Conditional Variance


I have difficulty understanding the definition of conditional variance as:

var(X|Y) = E[(X-E[X|Y])**2 | Y].

Given the definition of variance of a random variable X:

var(X) = E[(X-E[X])**2],

and substituting X with X|Y, you get:

var(X|Y) = E[(X|Y-E[X|Y])**2]. How can one get from this equation to the definition of the conditional variance given above? I would appreciate any help on this. Thank you!
Last edited:


TS Contributor
It seems that just a notation issue.

When you write the conditional expectation, we will put the conditional part at the end of the operator. The reason why we write something like \( X|Y \) is because we can just regard the conditional distribution as a new distribution. Maybe just one more property to emphasize here:

\( E[E[X|Y]|Y] = E[X|Y] \)
Thanks BGM. But I don't seem to be able to get it. Assuming that this is a notation convention, why the convention doesn't apply to the second term E[X|Y]? I couldn't use the law of iterated expectation that you mentioned here either. Could you please elaborate? Sorry I am new to the subject matter and am studying Dimitri Bertsekas's book - introduction to probability. Thanks!


TS Contributor
The reason why you define the conditional variance like this is to the same as we define the ordinary variance

\( Var[Z] = E[(Z - E[Z])^2] \)

So I will say it is a notation issue as the concept is like what you have said, a "substitution" (although not really a substitution).

And, of course we know that in general \( E[X|Y] \) and \( E[X] \) are different. The variance is calculating the average squared difference with respect to its own mean, so that why we use \( E[X|Y] \).

If you carefully expand out the squared term, we have

\( E[(X - E[X|Y])^2] \)

\( = E[X^2 - 2XE[X|Y] + E[X|Y]^2|Y] \)

\( = E[X^2|Y] - 2E[X|Y]E[X|Y] + E[X|Y]^2 \)

\( = E[X^2|Y] - E[X|Y]^2 \)


\( E[(X - E[X])^2] \)

\( = E[X^2 - 2XE[X] + E[X]^2|Y] \)

\( = E[X^2|Y] - 2E[X]E[X|Y] + E[X]^2 \)

so indeed they are different.

You may need to elaborate more on which part you stuck in iterated expectation if you still have some questions here.
Thanks again!

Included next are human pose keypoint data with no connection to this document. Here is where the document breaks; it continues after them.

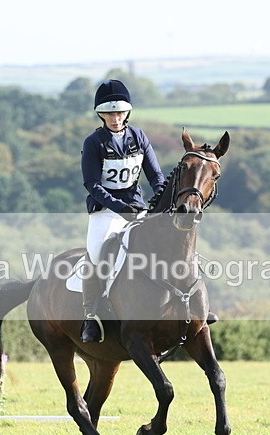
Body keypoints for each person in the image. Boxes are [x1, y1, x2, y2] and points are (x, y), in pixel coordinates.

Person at [79, 79, 166, 343]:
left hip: (137, 207)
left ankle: (192, 302)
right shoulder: (93, 142)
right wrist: (120, 208)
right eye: (109, 113)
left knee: (172, 243)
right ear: (101, 114)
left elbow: (156, 175)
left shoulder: (139, 137)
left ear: (127, 112)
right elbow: (92, 184)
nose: (115, 118)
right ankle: (91, 315)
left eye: (119, 113)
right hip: (105, 210)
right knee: (96, 253)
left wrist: (160, 197)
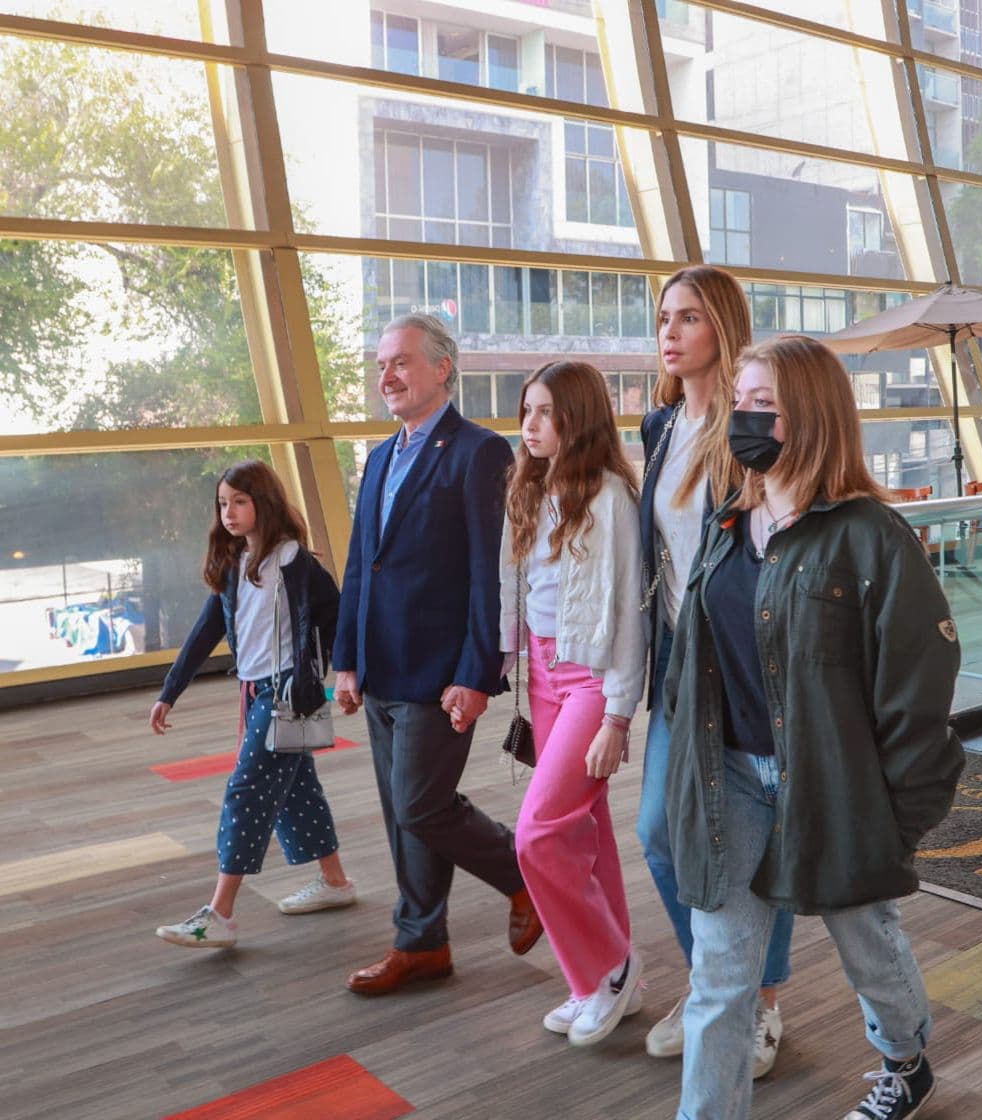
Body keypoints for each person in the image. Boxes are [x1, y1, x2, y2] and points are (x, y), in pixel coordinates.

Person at [664, 334, 964, 1120]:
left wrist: (898, 817)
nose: (744, 417)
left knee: (868, 942)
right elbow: (699, 654)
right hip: (733, 778)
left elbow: (917, 694)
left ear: (814, 415)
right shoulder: (728, 524)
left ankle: (905, 1058)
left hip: (835, 783)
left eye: (765, 404)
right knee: (720, 977)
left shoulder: (871, 538)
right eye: (742, 401)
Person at [333, 313, 542, 996]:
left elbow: (493, 573)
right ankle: (421, 944)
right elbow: (362, 565)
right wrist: (345, 658)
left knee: (422, 805)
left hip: (441, 671)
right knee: (404, 810)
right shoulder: (380, 456)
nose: (385, 376)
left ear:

I understood your point about E[X|Y] in the definition. If you clarify one point to me, I will get the whole thing. In your first expansion, how did you calculate the second term? Meaning, how did you get from E[2XE[X|Y]|Y] to 2E[X|Y]E[X|Y]? Thanks!


TS Contributor
It is similar to something like

\( E[cX] = cE[X] \)

where \( c \) is a constant. We pulls out the constant. This is actually can be also be interpreted more generally as the tower property of conditional expectation.

\( E[X|Y] \) is \( \sigma(Y) \)-measurable, and in this sense you can just treat it as like a "constant" inside the conditional expectation \( E[\cdot|Y] \). But you should note that \( E[X|Y] \) itself is a random variable but not a constant.